Pam Bondi

U.S. Attorney General Pam Bondi has turned a deadly immigration raid in Minneapolis into leverage for a sweeping demand: hand over Minnesota’s voter files and she will pull federal immigration agents out of the city. The offer, delivered in a hardball letter to Governor Tim Walz, fuses immigration enforcement with election data in a way that has jolted state officials and voting rights advocates.
At the center of the storm is the killing of Alex Pretti, a 37-year-old ICU nurse, by a federal officer in Minneapolis and Bondi’s decision to respond not with restraint, but with an ultimatum. Her move has been branded everything from a “ransom note” to an “all-out assault” on democratic norms, and it is already reshaping how states think about cooperating with Washington.
The letter that tied ICE to voter rolls
The basic trade Bondi is pitching is stark: if Minnesota gives the Justice Department and immigration authorities broad access to its voter rolls and jail system, she will dial back the surge of federal agents in Minneapolis. In her letter to Tim Walz, Attorney General Pam Bondi lays out a package of conditions that includes turning over detailed voter data and striking a new agreement that lets ICE operate more freely in state prisons and local jails, a deal she frames as necessary to tackle what she calls “out of control fraud” and violations of election laws. The core demand, as described in the letter and subsequent reporting, is that Minnesota’s leaders accept deeper federal reach into both their criminal justice system and their election infrastructure in exchange for relief from an aggressive immigration crackdown in the Twin Cities, a bargain that has been summarized as Pam Bondi Offers To Pull ICE out of Minneapolis if Voter Files Handed Over in coverage of the standoff, and that has been detailed in accounts of how Attorney General Pam Bondi pressed Minnesota to share voter rolls and other data.

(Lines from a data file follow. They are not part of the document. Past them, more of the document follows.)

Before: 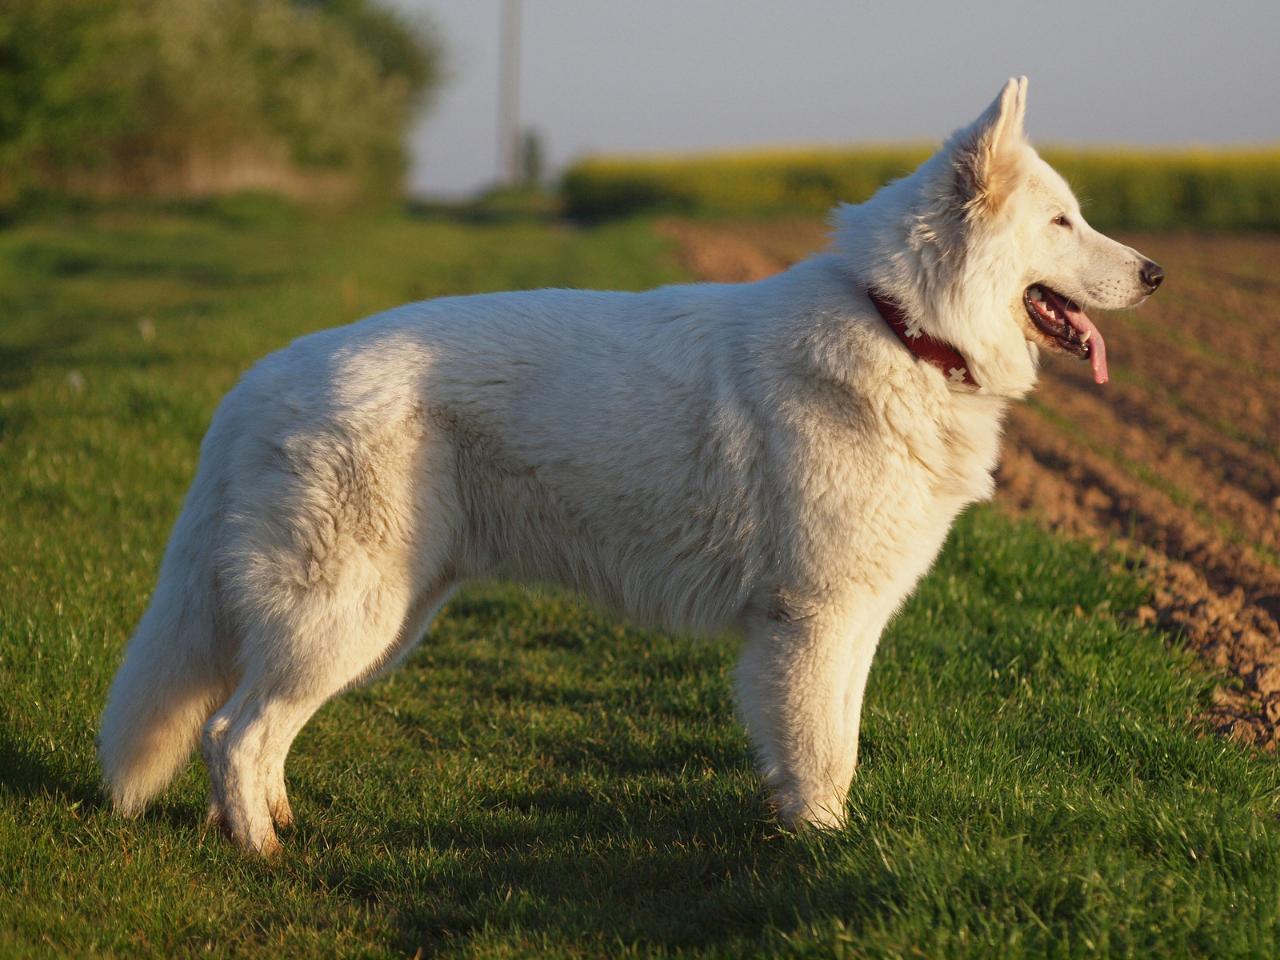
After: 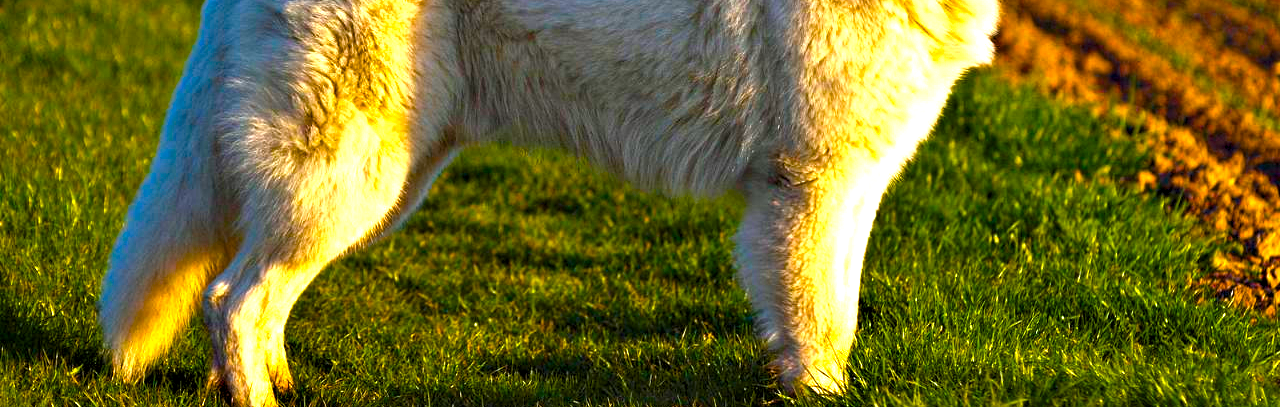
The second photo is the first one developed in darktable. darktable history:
color balance rgb: linear chroma grading › global chroma 42.548%, perceptual saturation grading › global saturation 37.057%, perceptual saturation grading › shadows 35.356%, perceptual brilliance grading › global brilliance 12.062%, perceptual brilliance grading › highlights 15.11%
contrast equalizer: y [[0.6 ×6], [0.55 ×6], [0 ×6], [0 ×6], [0 ×6]]
crop: top 45.389%, bottom 12.184%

Bondi’s own words, preserved in the document, show how tightly she is braiding immigration and elections. In one section, she writes that “And the out of control fraud in your state also implicates election security. It is a tragedy that Americans have lost faith in the integrity of our elections,” a line that telegraphs her intent to use Minnesota as a test case for a broader narrative about voter fraud and federal oversight. Elsewhere she urges Walz to “reach an agreement with ICE that allows them to remove illegal aliens in custody of Minnesota’s prisons and jails and to obtain information about individuals who may be subject to removal and violations of election laws,” explicitly linking deportation priorities to access to state-held data. The letter itself, posted in full as a public document, has become the central exhibit for critics who say Bondi is trying to turn routine data sharing into a political weapon, and it has been cited repeatedly as evidence that her push for voter information is less about routine list maintenance and more about building a federal apparatus to challenge election outcomes.
A shooting, a surge, and a “ransom note”
The timing of Bondi’s ultimatum is what has really inflamed opinion in Minnesota. On Saturday, the same day that a federal immigration officer killed Alex Pretti in Minneapolis, she sent the letter to Walz, effectively using the fallout from the shooting as the backdrop for her demand for voter data and expanded ICE access. Pretti, identified as a 37-year-old ICU nurse at a VA hospital, was shot during an operation by U.S. Immigration and Customs Enforcement, and within Hours of that killing, the Justice Department’s top official was on paper tying any pullback of Immigration and Customs Enforcement to concessions on elections. For many in the state, that sequence made the letter feel less like a policy proposal and more like an attempt to capitalize on a community in shock, a perception reinforced by detailed accounts of how On Saturday Bondi’s demand for voter roll data landed at the exact moment Minneapolis was reeling from the death of Alex Pretti.
Local leaders and voting rights advocates have not minced words in response. One prominent analysis described the letter as an “all-out assault on our democracy,” arguing that Bondi was effectively blackmailing Minnesota by holding the presence of ICE agents in Minneapolis over the heads of state officials unless they turned over sensitive voter information. Another report captured the mood as Outrage mounted after the U.S. attorney general’s request, with critics seizing on the way Bondi’s offer to scale back ICE operations was conditioned on access to voter rolls and jail data. Some state election officials have likened the document to a “ransom note,” pointing to the explicit trade of reduced federal pressure for deeper state cooperation on both immigration enforcement and election oversight, and their fury has been chronicled in accounts of how Minnesota’s election leaders framed the letter as a brazen attempt to intimidate them into sharing voter rolls.